As Access Anywhere is caching a unique metadata index for each user you should consider / be aware of:

  1. Sizing – Sizing calculations need to take into account the size of the metadata generated which will affect the DB sizing. A rough estimate is that you will require at list 500GB for 1 billion files that are indexed, and also some head-room above this for new data.
  2. Indexing – The index strategy needs to take into account the initiation and re-sync of providers for each user. In particular, indexing of file systems using the CIFS/SMB connector is not as fast as REST based API connectors.
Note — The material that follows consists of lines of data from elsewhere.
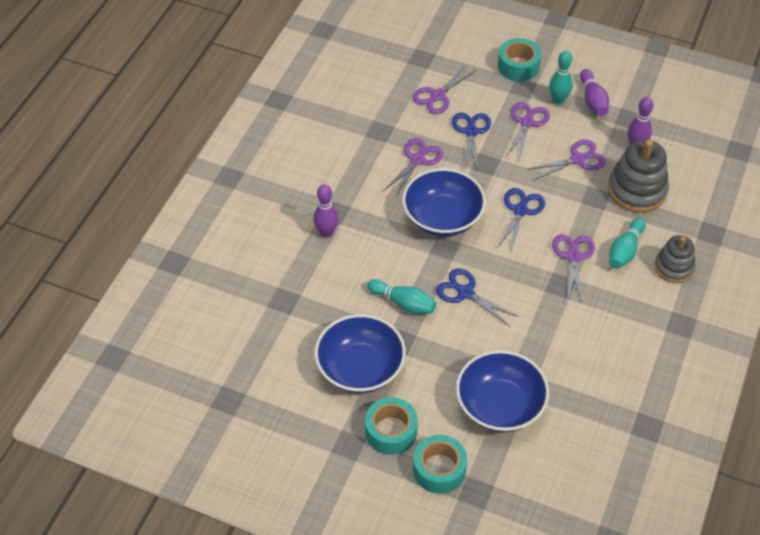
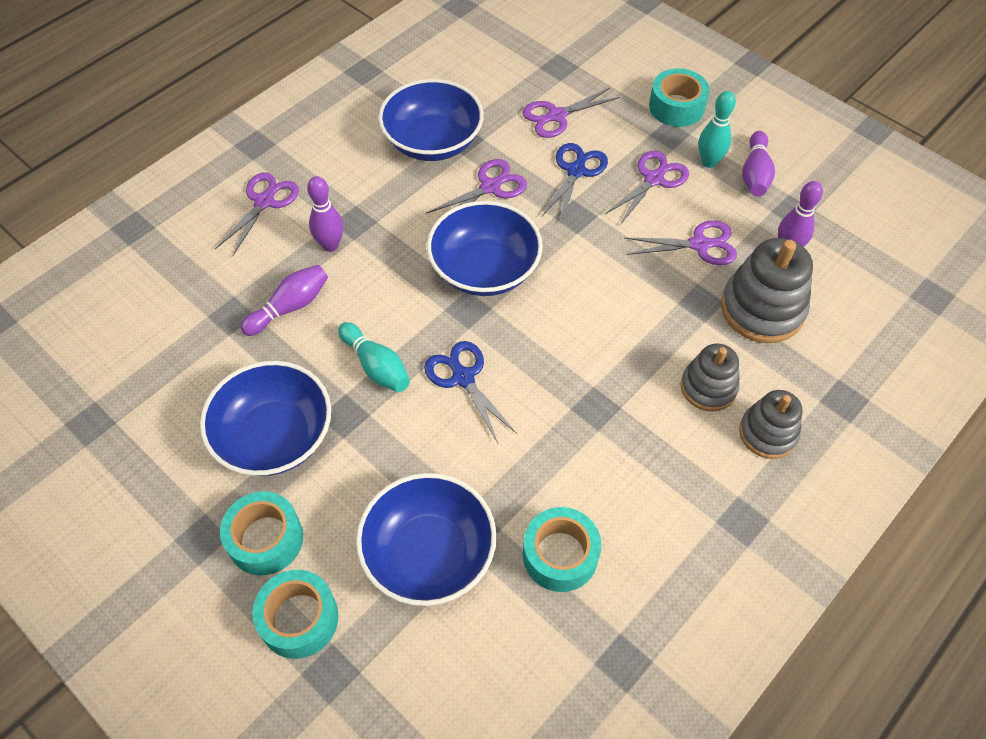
camera: 20 degrees right, 5 degrees up
(322, 283) = (290, 307): none -> purple bowling pin
(359, 139) = (432, 141): none -> blue bowl
(520, 211) = (590, 290): blue scissors -> none
(573, 257) = (632, 374): purple scissors -> purple scissors (264, 202)
(581, 380) = (560, 555): none -> turquoise tape
(625, 250) = (708, 387): turquoise bowling pin -> grey stacking toy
Speed is impacted by the directory structures – number of files per directory, number of nested subfolders, etc.

A rough estimate of indexing speed that one should expect is circa 1 million files indexed per hour for an initial synchronization. However, this is heavily dependent on the directory structure, vCPU, memory and number of sync threads and we have seen this drop to 500K per hour for very heavily nested directory structures.

Strategies for Indexing

There are a number of indexing strategies that can be used when deploying the CIFS/SMB connector:

Index on Demand

In this model shares (via the Auto-config provider) are indexed on demand, as users visit directories, rather than having to perform an initial synchronisation up-front. Non-user home shares can be indexed up-front and made available to end user using the sharing capabilities of Access Anywhere.

The advantage of this model is that for very large datasets the indexing does not occur immediately and is gradually done over time so it can be more efficient from an onboarding perspective.
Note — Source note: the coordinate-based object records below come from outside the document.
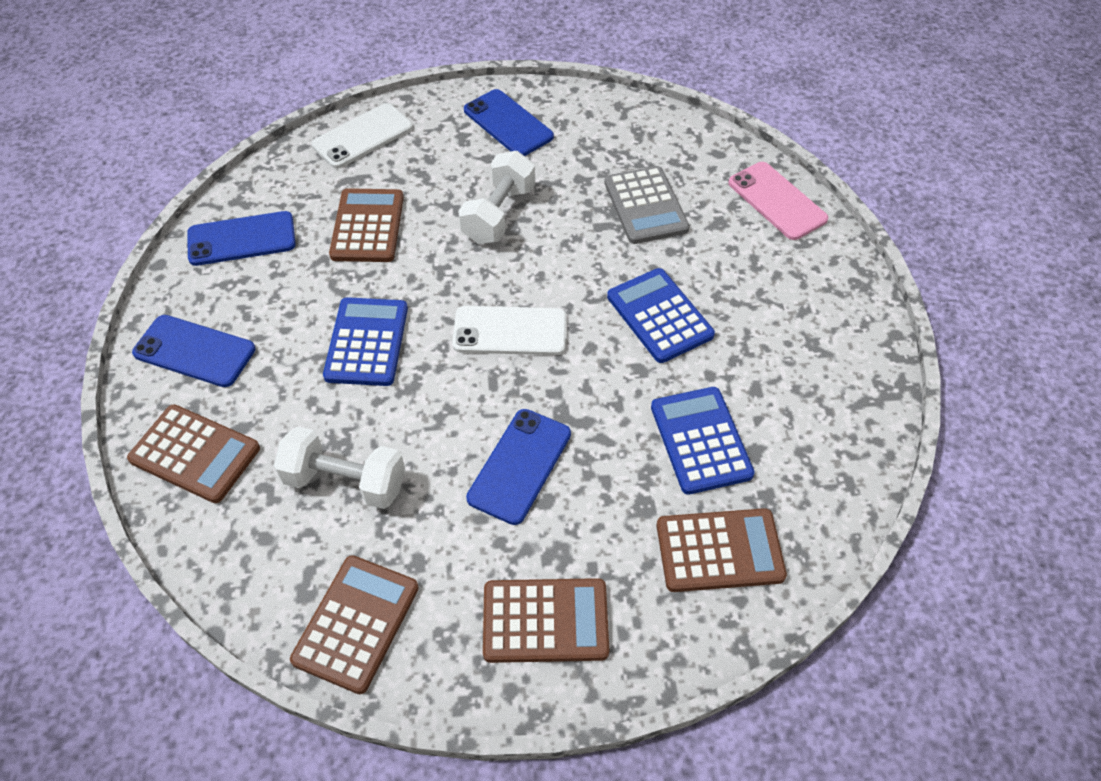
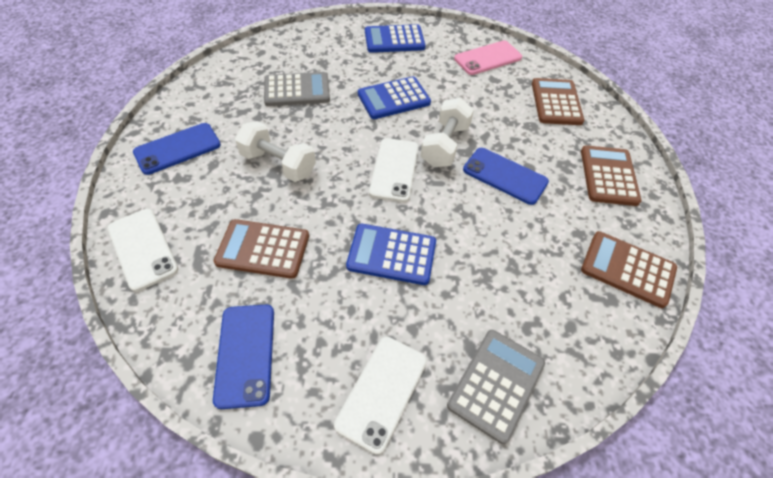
camera: 85 degrees left, 0 degrees up
(194, 351) = (382, 392): blue phone -> white phone
(195, 454) = (496, 384): brown calculator -> grey calculator
(345, 481) = (520, 272): white dumbbell -> white dumbbell (445, 145)
(700, 440) = (487, 97): blue calculator -> blue calculator (394, 40)
(777, 201) = (312, 37): pink phone -> pink phone (487, 58)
The disadvantage of this model is that search and folder downloads are only available for the data that has been indexed. Such functionality can be disabled for users by the administrator.

Index on First Login

The Access Anywhere can be setup in such a way that on corporate authentication (AD, LDAP, SAML) a user’s home directory is indexed on as they login.

The advantage of this model is that Access Anywhere does not need to know or be setup for domain users in advance. It can be deployed, setup with whatever the corporate IAM solution is, and when users log in their home directories starts to be indexed. Other shares can separately be indexed and made available to end user or user roles.
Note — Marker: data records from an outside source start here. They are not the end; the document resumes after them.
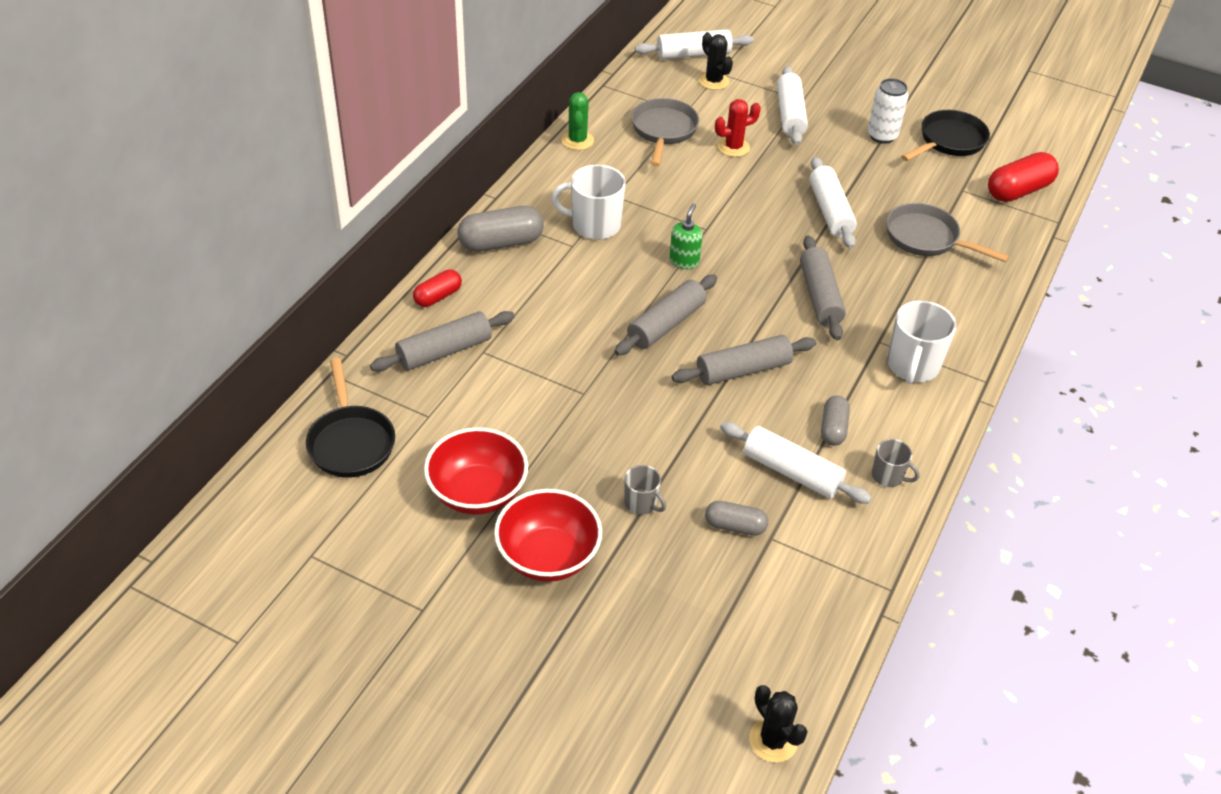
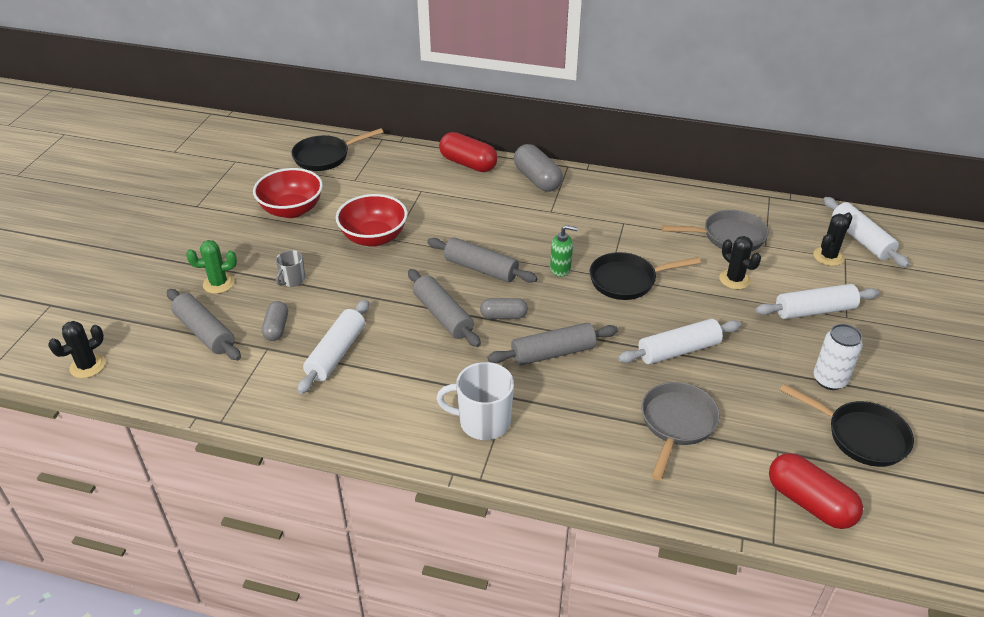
camera: 80 degrees right, 5 degrees down
(438, 297) = (468, 164): red capsule -> red capsule, size x1.66
(444, 351) = (416, 175): grey rolling pin -> grey rolling pin (205, 332)
(548, 556) = (241, 246): red bowl -> red bowl (374, 237)
(577, 140) = (682, 195): green cactus -> green cactus (218, 283)
(594, 225) = (581, 218): white mug -> none
(717, 218) = (627, 280): none -> black pan
(733, 147) = (734, 279): red cactus -> black cactus
(833, 428) = (390, 374): grey capsule -> grey capsule (503, 316)
(888, 476) = (342, 412): grey mug -> none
The disadvantage of this model is that the index has to complete before an entire user’s home directory is available, but a user does not need to wait to use the system whilst this occurs. They can start to work with the data that is already indexed.

Further Tuning of Indexing

Above and beyond pure compute requirements for indexing, customers can choose to use

  • Dedicated sync node: From an architectural topology perspective a dedicated Access Anywhere sync node can be used to index CIFS/SMB metadata. A sync node is a regular application node of Access Anywhere that is only used for sync. This has the advantage of this is that it provides dedicated resources to the sync job and isolates the resources on other Access Anywhere application nodes for end user activity.
  • Sync Threads – Sync can be setup to use more than one thread. This can speed up the sync process. The number of optimum threads is going to be dependent on factors such as vCPU’s available, and whether a dedicate sync node is being used.
  • Concurrent Syncs – The Access Anywhere out of the box will only index one provider per user at a time. The number of concurrent syncs can be increased if needs require.

Other Tips

Understand the strategies and think about what is best for your company or organisation.

It is often better to have more discrete shares than one large share. The increased granularity makes them easier to manage from a Access Anywhere perspective.